TRIBUNNEWS.COM – Puteri Indonesia 1992, Indira Soediro bercerita tentang perjuangan 5 tahun atas wasiat orang tuanya yang digugat oleh adik laki-lakinya.
Izin orang tua diajukan pada tahun 2018, disarikan dari perbincangan dengan Maia Estianti di saluran TV Maya Aleldul yang ditayangkan pada Kamis (27/6/2024).
Ayah Indira meninggal pada tahun 2015 dan ibunya meninggal lebih dulu.
“Tidak masalah setelah orang tua saya meninggal, itu saja. Orang tua saya punya wasiat dan kami menerima hal yang baik,” ujarnya.
Indira tak merinci isi surat wasiatnya yang digugat sang adik.
Katanya juga bukan perang, kalau disebut perang ya tidak. Namun ketika ingin melanggar hak orang lain, hal itu tidak boleh terjadi.
“Menurutku apa yang diwariskan orang tuaku adalah hal yang baik. Aku sangat ingin mewujudkannya karena banyak hal baik yang mempunyai manfaat.”
“Orang tua saya mempercayakan saya pekerjaan pembangunan masjid ini dan sedekah. Sekarang saya tidak bisa melakukannya karena tuntutan hukum sudah diajukan atau dibatalkan.”
Indira berharap bisa duduk bersama saudara-saudaranya untuk menyelesaikan masalah tersebut.
“Yang terpenting adalah hubungan persaudaraan dan persahabatan. Sebaiknya kita duduk bersama dan berdiskusi, tidak saling menuntut, mencari tahu siapa yang salah, hak siapa, tanggung jawab siapa. Tapi semua bisa diselesaikan. Selanjutnya. Jalan damai ,” dia berkata. . Ditunggu partisipasinya dalam FGD UIN Jakarta
Indina baru-baru ini mengikuti Focus Group Discussion (FGD) yang diadakan Fakultas Syariah dan Hukum UIN Syarif Hidayatullah Jakarta bertajuk Implementasi Persetujuan Gender di Peradilan Agama dari Perspektif Hukum di Indonesia. Jumat (28/6/2024).
Indira datang ke acara tersebut karena rasa penasarannya terhadap aspek hukum dari permasalahan yang dihadapinya.
Ia merasa puas dan terinspirasi dengan pemaparan para pembicara yang hadir
Diantaranya adalah Wakil Dekan Departemen Syariah dan Hukum, United Nations Jakarta, Profesor Dr. Dr. Kamarusdiana, Wakil Ketua Komisi Fatwa Majelis Ulama Indonesia (MUI) DKI Jakarta, M. Dr. Asmavi Azad, MD
Selain itu, turut hadir pula Ustas Tufik Dama dan Notaris Widaninci Ruslan.
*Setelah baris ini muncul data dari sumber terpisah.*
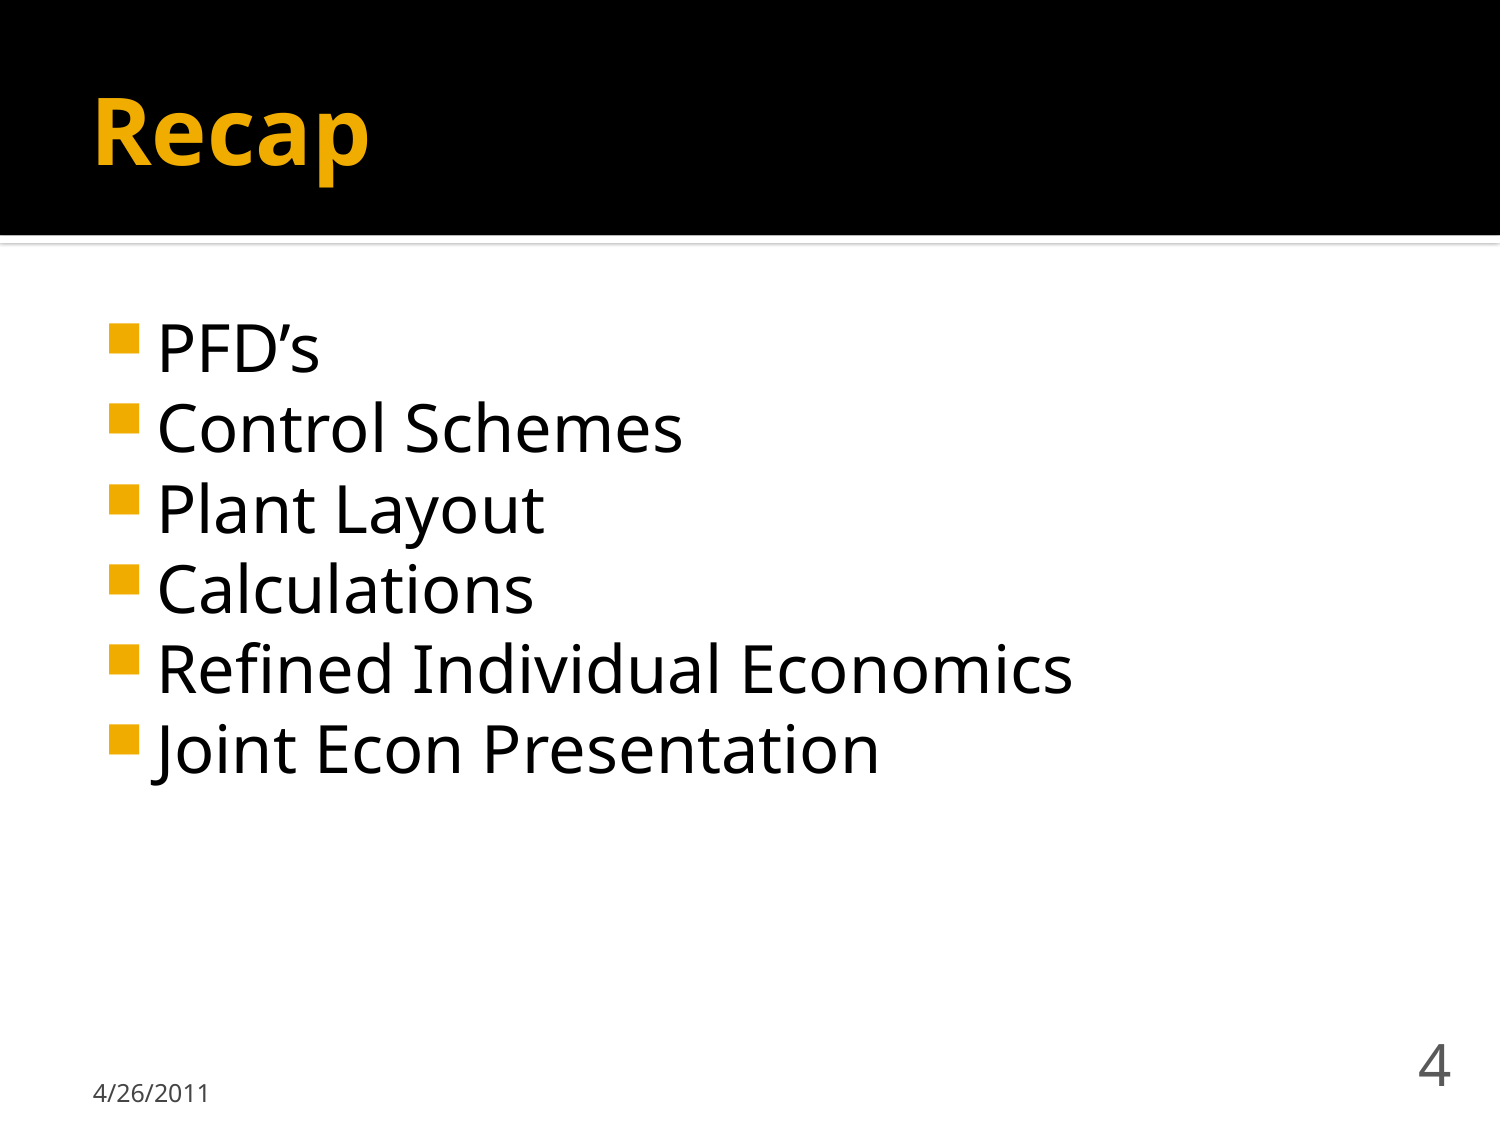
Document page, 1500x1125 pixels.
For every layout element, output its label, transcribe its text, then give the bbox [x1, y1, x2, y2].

list PFD’s Control Schemes Plant Layout Calculations Refined Individual Economics Joint Econ Presentation [75, 291, 1450, 1050]
title Recap [75, 25, 1425, 231]
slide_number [75, 1062, 425, 1108]
slide_number 4 [1345, 1062, 1467, 1108]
FGD ini dihadiri oleh banyak mahasiswa, aktivis perempuan, profesional hukum, dosen dan masyarakat umum.
Para pembicara memaparkan permasalahan implementasi keinginan di Indonesia dari sudut pandang keilmuan yang berbeda.
Mereka sepakat untuk memberikan keadilan hukum khususnya bagi perempuan.
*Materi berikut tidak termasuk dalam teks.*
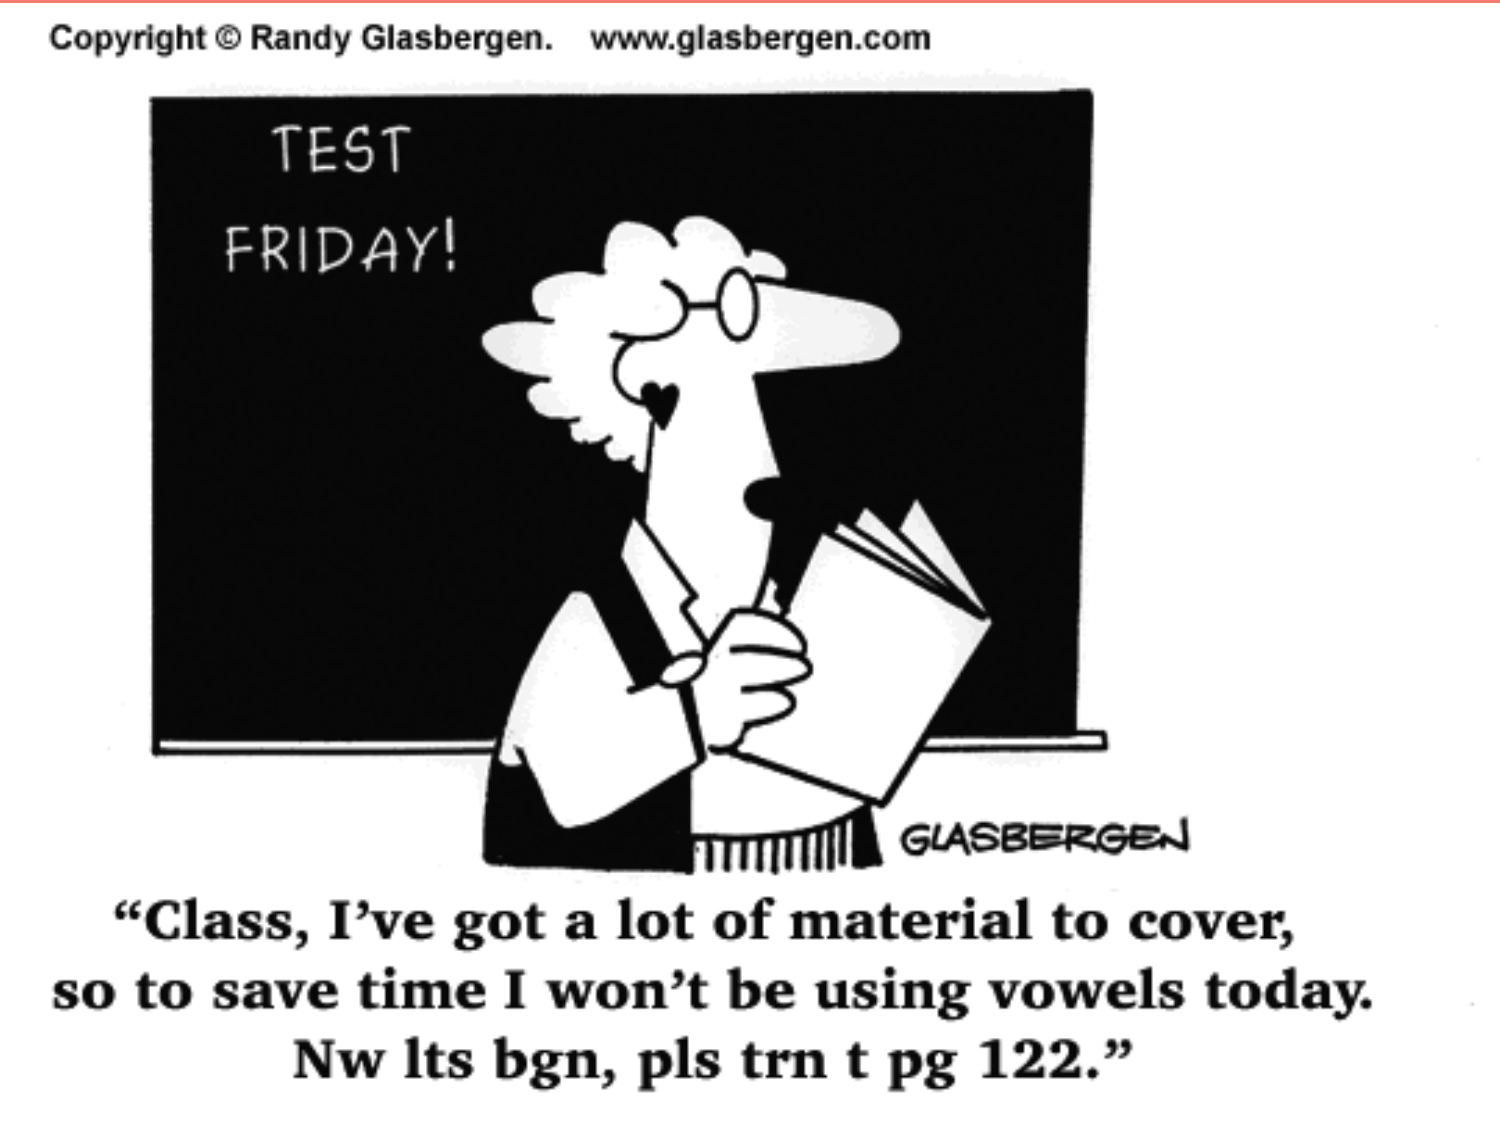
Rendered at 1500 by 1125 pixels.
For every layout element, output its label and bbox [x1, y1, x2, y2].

Terkait permasalahan yang dihadapi Indira Sudiro, Profesor Kamarusdiana mendorong para notaris untuk berani menggugat atas akta notaris yang dibatalkan oleh pengadilan.
Hal ini didasarkan pada kenyataan bahwa akta notaris mempunyai kekuatan hukum dan dilindungi undang-undang
Dalam FGD, permasalahan hukum yang dihadapi Indira Sudiro dinilai aneh karena surat wasiat notaris dibatalkan pengadilan.
Memang menurut hukum Islam atau Kitab Undang-undang, suatu peraturan tidak dapat dibatalkan kecuali oleh seseorang yang menghendakinya berdasarkan alasan yang ditentukan dalam peraturan tersebut.
“Menurut saya ada ketidakadilan di sini, kalau dicermati kasusnya tidak berdasar,” ujarnya.
Indira menuturkan kepada awak media, “Kami memiliki banyak bukti yang ditolak pengadilan mulai dari tingkat pendahuluan hingga kasasi dan P.K.
Dari penjelasan para narasumber dalam acara tersebut, Indira Soudeiro semakin percaya diri dan termotivasi untuk terus memperjuangkan perintah orang tuanya tersebut.
“Ini kesempatan bagi saya untuk terus berjuang secara hukum. Saya akan mencari cara untuk berjuang karena ini keinginan orang tua saya,” ujarnya.